* [Extract provided]
-- begin --
Alongside dips, spreads and pickles, fresh salads are a part of ‘salatim’ which literally translated from Hebrew does mean ’salads’ but the translation does not do justice to this social food ritual. Colourful plates, bursting with fresh market produce at the height of season will be crammed in front of you primed for scooping warm, fluffy bread  into - grill restaurants have been known to serve a spread of up to 25 plates! You will easily see sat side-by-side a Russian beetroot salad, zesty Moroccan carrot salad and a Lebanese fattoush on a crowded tabletop - the perfect representation of the mix of religious and ethnic groups which live together in Israel.

Time: 10 mins (prep)

Equipment: 1x chopping board, 1x chef knife, 1x large mixing bowl, 1x tablespoon


  • 2 tomatoes
  • 1 red pepper
  • 1 red onion
  • fresh mint
  • olive oil
  • 1 spring onion
  • salt and pepper
  • red wine vinegar
  • fresh labaneh
  • sesame seeds


Step 1

Start by deseeding and chopping your red pepper and add it to the bowl.

Step 2

Next, chop your tomatoes into a nice dice and then place into your bowl.

Step 3

The onion will be full of flavour so when chopping it down, chop the onion more finely to help balance the flavours.

Step 4

Now take the bunch of mint leaves and slice them thinly, along with the green of the spring onion.

Step 5

Add the greens into your bowl and then go in with a touch of red wine vinegar, salt and olive oil.

Step 6

Give it a good mix and distribute all the flavours creating a beautiful sauce.

Step 7

Now plate it up with some fresh labaneh and some tahini sauce.
-- end --
* [Written instruction 1]
Retype the salad recipe from "Now take the" up to and including "and olive oil.".
The rows that come next are unrelated to the salad recipe.

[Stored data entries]
-- begin --
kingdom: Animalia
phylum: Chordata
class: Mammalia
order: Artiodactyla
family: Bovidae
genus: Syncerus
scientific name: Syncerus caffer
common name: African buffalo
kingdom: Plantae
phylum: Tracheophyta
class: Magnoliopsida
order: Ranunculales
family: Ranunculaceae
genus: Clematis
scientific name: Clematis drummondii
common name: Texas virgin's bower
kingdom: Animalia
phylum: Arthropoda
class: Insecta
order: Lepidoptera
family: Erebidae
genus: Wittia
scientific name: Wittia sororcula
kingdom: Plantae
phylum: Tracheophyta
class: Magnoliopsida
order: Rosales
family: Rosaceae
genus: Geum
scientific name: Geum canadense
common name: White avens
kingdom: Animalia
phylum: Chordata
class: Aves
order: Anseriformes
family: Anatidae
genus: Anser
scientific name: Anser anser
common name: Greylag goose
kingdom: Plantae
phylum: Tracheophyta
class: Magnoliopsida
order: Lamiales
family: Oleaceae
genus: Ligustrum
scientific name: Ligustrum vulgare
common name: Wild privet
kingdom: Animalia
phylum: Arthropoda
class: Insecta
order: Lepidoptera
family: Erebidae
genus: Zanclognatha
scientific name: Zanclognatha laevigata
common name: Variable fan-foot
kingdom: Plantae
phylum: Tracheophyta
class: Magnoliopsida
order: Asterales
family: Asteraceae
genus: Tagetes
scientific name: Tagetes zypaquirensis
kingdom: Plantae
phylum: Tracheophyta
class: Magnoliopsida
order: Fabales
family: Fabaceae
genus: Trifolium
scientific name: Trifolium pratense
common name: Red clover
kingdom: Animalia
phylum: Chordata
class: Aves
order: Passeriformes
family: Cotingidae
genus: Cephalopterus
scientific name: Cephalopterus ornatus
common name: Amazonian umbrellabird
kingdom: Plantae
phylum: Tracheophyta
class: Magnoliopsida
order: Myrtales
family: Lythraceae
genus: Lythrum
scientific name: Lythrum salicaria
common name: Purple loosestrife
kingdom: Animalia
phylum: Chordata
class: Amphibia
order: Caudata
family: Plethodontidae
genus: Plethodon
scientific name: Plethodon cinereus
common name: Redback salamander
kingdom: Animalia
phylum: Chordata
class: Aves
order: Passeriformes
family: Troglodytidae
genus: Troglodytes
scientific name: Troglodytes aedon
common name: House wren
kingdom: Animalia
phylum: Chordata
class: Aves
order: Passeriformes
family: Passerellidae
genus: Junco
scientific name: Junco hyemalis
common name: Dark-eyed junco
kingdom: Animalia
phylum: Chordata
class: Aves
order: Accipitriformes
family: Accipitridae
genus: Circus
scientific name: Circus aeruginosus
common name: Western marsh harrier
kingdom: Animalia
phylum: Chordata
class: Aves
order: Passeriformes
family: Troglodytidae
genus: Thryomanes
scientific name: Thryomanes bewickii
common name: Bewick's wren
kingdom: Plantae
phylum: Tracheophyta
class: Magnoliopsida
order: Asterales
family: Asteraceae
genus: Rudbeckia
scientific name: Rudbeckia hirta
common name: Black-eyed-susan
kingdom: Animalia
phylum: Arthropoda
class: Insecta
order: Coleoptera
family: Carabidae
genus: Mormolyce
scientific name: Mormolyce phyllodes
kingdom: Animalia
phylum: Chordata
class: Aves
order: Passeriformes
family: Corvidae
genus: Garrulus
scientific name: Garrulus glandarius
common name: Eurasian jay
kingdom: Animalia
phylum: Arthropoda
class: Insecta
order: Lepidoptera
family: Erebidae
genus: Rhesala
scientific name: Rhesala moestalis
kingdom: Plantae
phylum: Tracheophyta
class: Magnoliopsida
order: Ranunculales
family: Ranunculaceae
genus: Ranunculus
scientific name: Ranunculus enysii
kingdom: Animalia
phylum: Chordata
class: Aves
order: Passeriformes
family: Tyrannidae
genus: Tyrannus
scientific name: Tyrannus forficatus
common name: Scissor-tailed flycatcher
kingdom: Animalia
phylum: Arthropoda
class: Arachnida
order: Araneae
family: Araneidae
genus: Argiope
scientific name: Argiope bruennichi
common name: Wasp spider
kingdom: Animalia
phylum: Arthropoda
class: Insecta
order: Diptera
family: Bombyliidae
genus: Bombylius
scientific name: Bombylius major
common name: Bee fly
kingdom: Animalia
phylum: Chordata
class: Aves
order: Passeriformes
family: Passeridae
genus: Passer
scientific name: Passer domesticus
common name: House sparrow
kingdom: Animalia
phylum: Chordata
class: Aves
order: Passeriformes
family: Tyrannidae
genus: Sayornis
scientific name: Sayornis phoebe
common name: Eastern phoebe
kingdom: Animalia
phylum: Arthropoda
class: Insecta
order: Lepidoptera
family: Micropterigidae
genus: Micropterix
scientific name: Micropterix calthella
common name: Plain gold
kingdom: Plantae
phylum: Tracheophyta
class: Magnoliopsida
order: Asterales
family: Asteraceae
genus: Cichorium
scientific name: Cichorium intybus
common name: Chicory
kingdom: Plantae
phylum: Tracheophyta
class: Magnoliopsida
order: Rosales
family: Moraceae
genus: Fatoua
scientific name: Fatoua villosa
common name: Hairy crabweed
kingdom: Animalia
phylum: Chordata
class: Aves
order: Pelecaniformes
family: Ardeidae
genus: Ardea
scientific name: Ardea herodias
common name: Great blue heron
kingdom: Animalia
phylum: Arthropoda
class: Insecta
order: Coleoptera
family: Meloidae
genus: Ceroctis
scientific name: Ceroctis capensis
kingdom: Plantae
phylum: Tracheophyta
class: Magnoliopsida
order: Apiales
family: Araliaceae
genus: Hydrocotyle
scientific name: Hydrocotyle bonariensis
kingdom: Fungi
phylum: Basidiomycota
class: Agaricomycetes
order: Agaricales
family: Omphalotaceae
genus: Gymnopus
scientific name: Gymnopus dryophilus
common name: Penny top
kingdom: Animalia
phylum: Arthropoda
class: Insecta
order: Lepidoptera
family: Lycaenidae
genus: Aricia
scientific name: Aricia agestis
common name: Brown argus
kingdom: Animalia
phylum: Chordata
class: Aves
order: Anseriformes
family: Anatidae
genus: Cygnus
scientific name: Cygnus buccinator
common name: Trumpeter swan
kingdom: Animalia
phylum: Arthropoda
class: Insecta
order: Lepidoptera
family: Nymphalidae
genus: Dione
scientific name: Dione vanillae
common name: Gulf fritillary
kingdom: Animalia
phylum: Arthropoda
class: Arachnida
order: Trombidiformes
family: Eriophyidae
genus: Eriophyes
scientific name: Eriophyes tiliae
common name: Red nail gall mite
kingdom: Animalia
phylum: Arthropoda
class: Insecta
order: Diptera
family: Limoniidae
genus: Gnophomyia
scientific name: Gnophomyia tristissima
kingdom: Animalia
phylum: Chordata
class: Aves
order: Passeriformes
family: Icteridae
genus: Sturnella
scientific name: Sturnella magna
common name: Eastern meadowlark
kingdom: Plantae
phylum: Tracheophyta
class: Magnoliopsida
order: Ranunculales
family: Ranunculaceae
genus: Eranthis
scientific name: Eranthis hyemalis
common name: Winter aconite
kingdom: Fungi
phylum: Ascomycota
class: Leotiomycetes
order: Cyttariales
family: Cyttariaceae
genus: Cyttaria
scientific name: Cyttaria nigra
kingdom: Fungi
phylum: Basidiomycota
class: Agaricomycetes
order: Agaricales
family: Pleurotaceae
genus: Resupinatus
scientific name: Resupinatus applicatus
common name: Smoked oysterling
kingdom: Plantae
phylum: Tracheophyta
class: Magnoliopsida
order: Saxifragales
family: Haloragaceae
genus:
-- end --
* [Written instruction 2]
From the rows, put the lines from the line with "family: Bovidae" up to and including the line with "genus: Lythrum" into a Markdown table with the columns No. and Line, numbering each line and omitting blank lines.

* [Expected output 1]
Now take the bunch of mint leaves and slice them thinly, along with the green of the spring onion.

Step 5

Add the greens into your bowl and then go in with a touch of red wine vinegar, salt and olive oil.

* [Expected output 2]
| No. | Line |
|---|---|
| 1 | family: Bovidae |
| 2 | genus: Syncerus |
| 3 | scientific name: Syncerus caffer |
| 4 | common name: African buffalo |
| 5 | kingdom: Plantae |
| 6 | phylum: Tracheophyta |
| 7 | class: Magnoliopsida |
| 8 | order: Ranunculales |
| 9 | family: Ranunculaceae |
| 10 | genus: Clematis |
| 11 | scientific name: Clematis drummondii |
| 12 | common name: Texas virgin's bower |
| 13 | kingdom: Animalia |
| 14 | phylum: Arthropoda |
| 15 | class: Insecta |
| 16 | order: Lepidoptera |
| 17 | family: Erebidae |
| 18 | genus: Wittia |
| 19 | scientific name: Wittia sororcula |
| 20 | kingdom: Plantae |
| 21 | phylum: Tracheophyta |
| 22 | class: Magnoliopsida |
| 23 | order: Rosales |
| 24 | family: Rosaceae |
| 25 | genus: Geum |
| 26 | scientific name: Geum canadense |
| 27 | common name: White avens |
| 28 | kingdom: Animalia |
| 29 | phylum: Chordata |
| 30 | class: Aves |
| 31 | order: Anseriformes |
| 32 | family: Anatidae |
| 33 | genus: Anser |
| 34 | scientific name: Anser anser |
| 35 | common name: Greylag goose |
| 36 | kingdom: Plantae |
| 37 | phylum: Tracheophyta |
| 38 | class: Magnoliopsida |
| 39 | order: Lamiales |
| 40 | family: Oleaceae |
| 41 | genus: Ligustrum |
| 42 | scientific name: Ligustrum vulgare |
| 43 | common name: Wild privet |
| 44 | kingdom: Animalia |
| 45 | phylum: Arthropoda |
| 46 | class: Insecta |
| 47 | order: Lepidoptera |
| 48 | family: Erebidae |
| 49 | genus: Zanclognatha |
| 50 | scientific name: Zanclognatha laevigata |
| 51 | common name: Variable fan-foot |
| 52 | kingdom: Plantae |
| 53 | phylum: Tracheophyta |
| 54 | class: Magnoliopsida |
| 55 | order: Asterales |
| 56 | family: Asteraceae |
| 57 | genus: Tagetes |
| 58 | scientific name: Tagetes zypaquirensis |
| 59 | kingdom: Plantae |
| 60 | phylum: Tracheophyta |
| 61 | class: Magnoliopsida |
| 62 | order: Fabales |
| 63 | family: Fabaceae |
| 64 | genus: Trifolium |
| 65 | scientific name: Trifolium pratense |
| 66 | common name: Red clover |
| 67 | kingdom: Animalia |
| 68 | phylum: Chordata |
| 69 | class: Aves |
| 70 | order: Passeriformes |
| 71 | family: Cotingidae |
| 72 | genus: Cephalopterus |
| 73 | scientific name: Cephalopterus ornatus |
| 74 | common name: Amazonian umbrellabird |
| 75 | kingdom: Plantae |
| 76 | phylum: Tracheophyta |
| 77 | class: Magnoliopsida |
| 78 | order: Myrtales |
| 79 | family: Lythraceae |
| 80 | genus: Lythrum |